The weirdest is when you have several of these in the course of a single day. If my brain is not going to work, I at least would like it to malfunction in the same way for a time. So I can figure out how to deal with it.

And now, a new mental effect is afflicting me. I’m going to call it Menopause Demotivation Syndrome. After all, we seem to name everything these days to make it sound important at best and necessitating treatment at worst.

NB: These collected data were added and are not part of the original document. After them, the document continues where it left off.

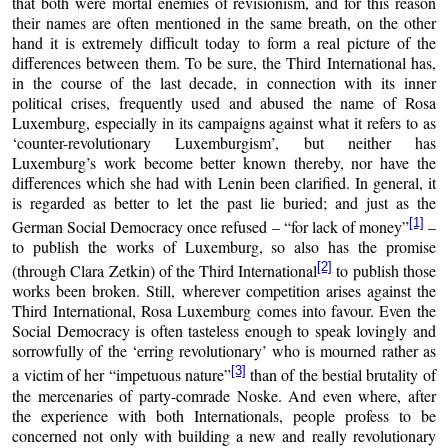
that both were mortal enemies of revisionism, and for this reason
their names are often mentioned in the same breath, on the other
hand it is extremely difficult today to form a real picture of the
differences between them. To be sure, the Third International has,
in the course of the last decade, in connection with its inner
political crises, frequently used and abused the name of Rosa
Luxemburg, especially in its campaigns against what it refers to as
‘counter-revolutionary Luxemburgism’, but neither has
Luxemburg’s work become better known thereby, nor have the
differences which she had with Lenin been clarified. In general, it
is regarded as better to let the past lie buried; and just as the
[1]
German Social Democracy once refused – “for lack of money”
–
to publish the works of Luxemburg, so also has the promise
[2]
(through Clara Zetkin) of the Third International
to publish those
works been broken. Still, wherever competition arises against the
Third International, Rosa Luxemburg comes into favour. Even the
Social Democracy is often tasteless enough to speak lovingly and
sorrowfully of the ‘erring revolutionary’ who is mourned rather as
[3]
a victim of her “impetuous nature”
than of the bestial brutality of
the mercenaries of party-comrade Noske. And even where, after
the experience with both Internationals, people profess to be
concerned not only with building a new and really revolutionary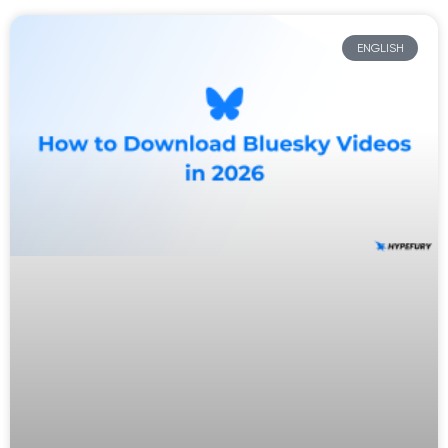
ENGLISH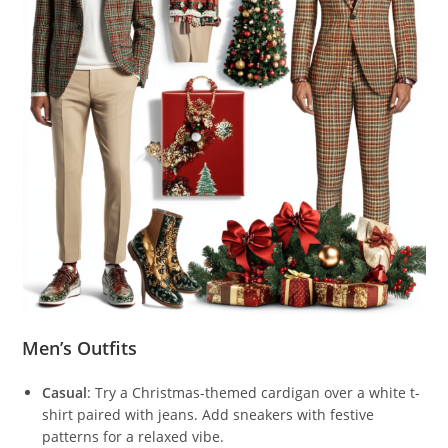
Men’s Outfits
Casual
: Try a Christmas-themed cardigan over a white t-
shirt paired with jeans. Add sneakers with festive
patterns for a relaxed vibe.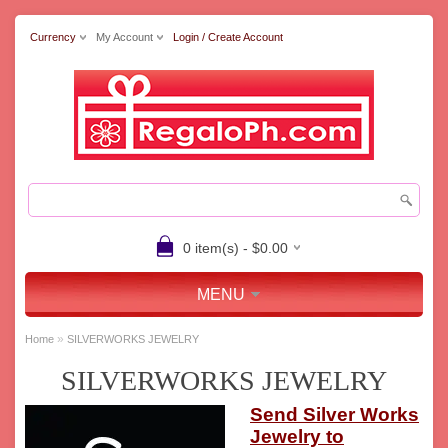
Currency
My Account
Login / Create Account
0 item(s) - $0.00
MENU
»
Home
SILVERWORKS JEWELRY
SILVERWORKS JEWELRY
Send Silver Works
Jewelry to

Living in two places requires that my husband and I essentially move twice a year. Which means making reservations, packing, organizing house sitters and repair personnel, etc. I’m not complaining – life is good, if slightly disorienting sometimes.

I’ve always been a self starter. I get stuff done. Or maybe I should say “I got things done.” These days? Not so much. Oh, I eventually get things done, but I feel my drive to do even those high priority items slipping into neutral.

Which is why, a week out from our departure from Hawaii to the mainland, I am still trying to get into gear. First gear would be okay, although with each day that passes, a higher gear will be needed.

Panic mode used to be a motivator
. That helped. I can’t find that mode anymore.  Or the mode where I put my head down and just do one task after another, forcing the motivation. Nor can I access the mode where I delight in organizing, packing, and planning.

In fact, it is taking every last shred of discipline I have just to write my blog entry for this week. I fear that I will exhaust my infinitesimal supply of get-up-and-go just doing this. I’m not sure this is hormonal, although it could be (by the way, goddesses, the decrease HRT project is going swimmingly, although I’m not sorry to leave Hawaii for the summer as it is heating up a bit.)

Perhaps this demotivation is naturally occurring phenomenon due to aging?
What do you think? Am I the only one? And do you have any tips for kicking into gear? Because I seriously need to get packing.

Right now though, I think I’ll have a cup of espresso……..Better make it a double!